Builder confidence in the market for newly built, single-family homes in July reached new heights not seen since November 2005. According to the National Association of Home Builders (NAHB)/Wells Fargo Housing Market Index (HMI) released Thursday, builder confidence hit a level of 60 in July, while the June reading was upwardly revised one point to 60.
“The fact that builder confidence has returned to levels not seen since 2005 shows that housing continues to improve at a steady pace,” said Tom Woods NAHB chairman and a home builder from Blue Springs, Missouri. “As we head into the second half of 2015, we should expect a continued recovery of the housing market.”
The index determines builder perceptions of current single-family home sales and sales expectations for the next six months as “good,” “fair,” or “poor.” The survey also asks builders to rate traffic of prospective buyers as “high to very high,” “average,” or “low to very low.” Scores for each component are then used to calculate a seasonally adjusted index where any number over 50 indicates that more builders view conditions as good than poor.
According to the NAHB, two of the three HMI components posted gains in July. The index that determines current sales conditions rose one point to 66 and the index charting sales expectations in the next six months increased two points to 71. Meanwhile, the component measuring buyer traffic dropped a single point to 43. The West and Northeast each rose three points to 60 and 47, respectively when looking at the three-month moving averages for regional HMI scores. The South and Midwest posted one-point gains to 61 and 55, respectively.

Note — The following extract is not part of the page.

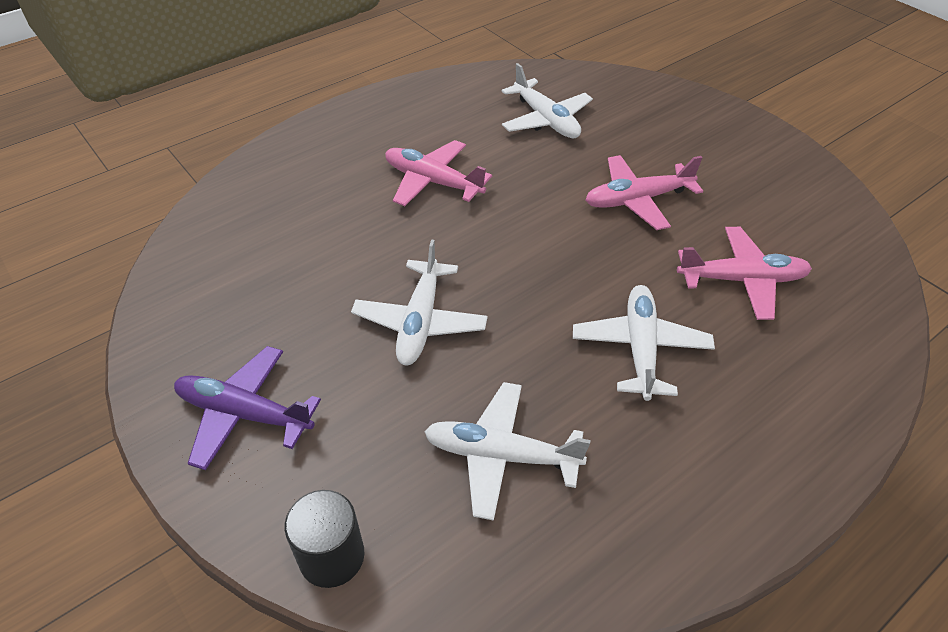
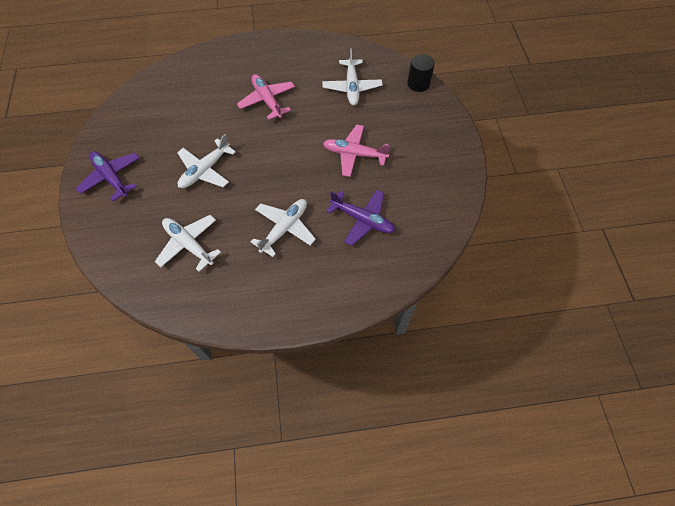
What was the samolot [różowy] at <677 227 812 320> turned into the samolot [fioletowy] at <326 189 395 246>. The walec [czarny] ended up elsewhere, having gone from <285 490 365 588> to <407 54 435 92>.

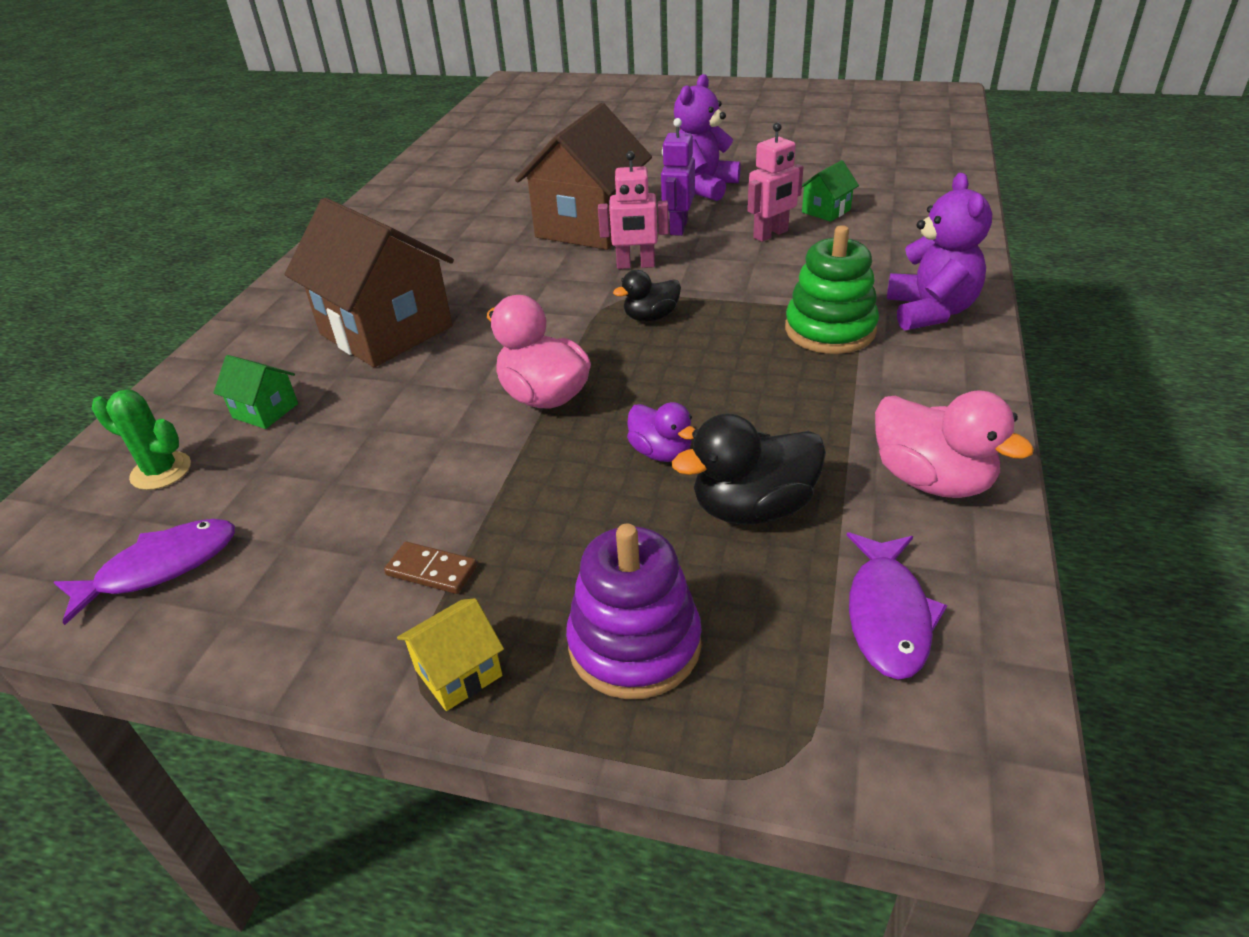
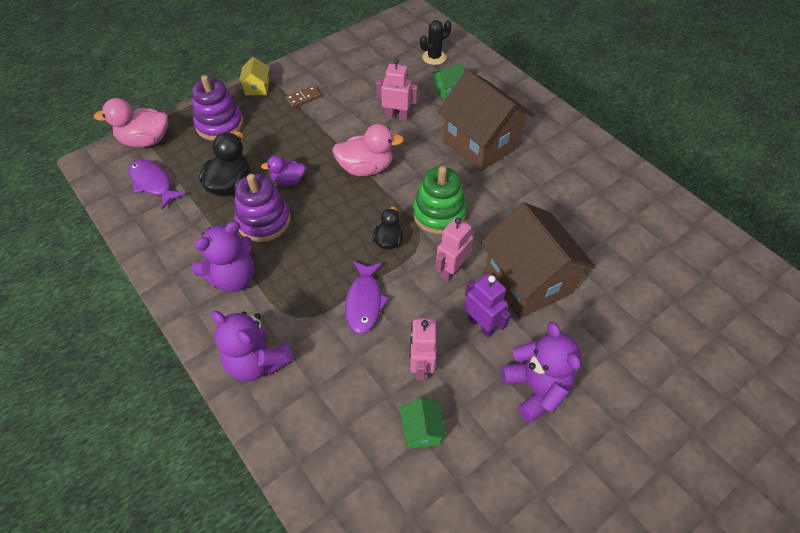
The kaczka [różowy] ended up elsewhere, having gone from <875 391 1034 498> to <94 98 168 147>. The second view gained the miś [fioletowy] at <191 221 255 292>. The second view gained the zabawka nakładanka [fioletowy] at <235 174 291 242>. The ryba [fioletowy] ended up elsewhere, having gone from <54 519 235 625> to <345 261 389 334>. The second view gained the robot [różowy] at <376 58 418 121>. The zabawka nakładanka [zielony] ended up elsewhere, having gone from <785 225 879 354> to <413 166 467 234>. What was the kaktus [zielony] at <92 390 191 490> turned into the kaktus [czarny] at <420 20 452 65>. The domek [brązowy] at <285 198 454 367> ended up facing another way, 60 degrees clockwise from before.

"Builders report more serious buyers are visiting models and discussing prices and features," said David Crowe, NAHB's chief economist. "While buyers are taking more time to decide to buy, more of them are finally making those decisions. However, builders remain concerned about their access to lots and labor. Ready-to-build lot supply continues to be the biggest concern among builders as the cheaper lot supply left from the bust is about exhausted, the pipeline of new developments was interrupted by very limited access to capital from regional and community banks and competition for the available lots has intensified.”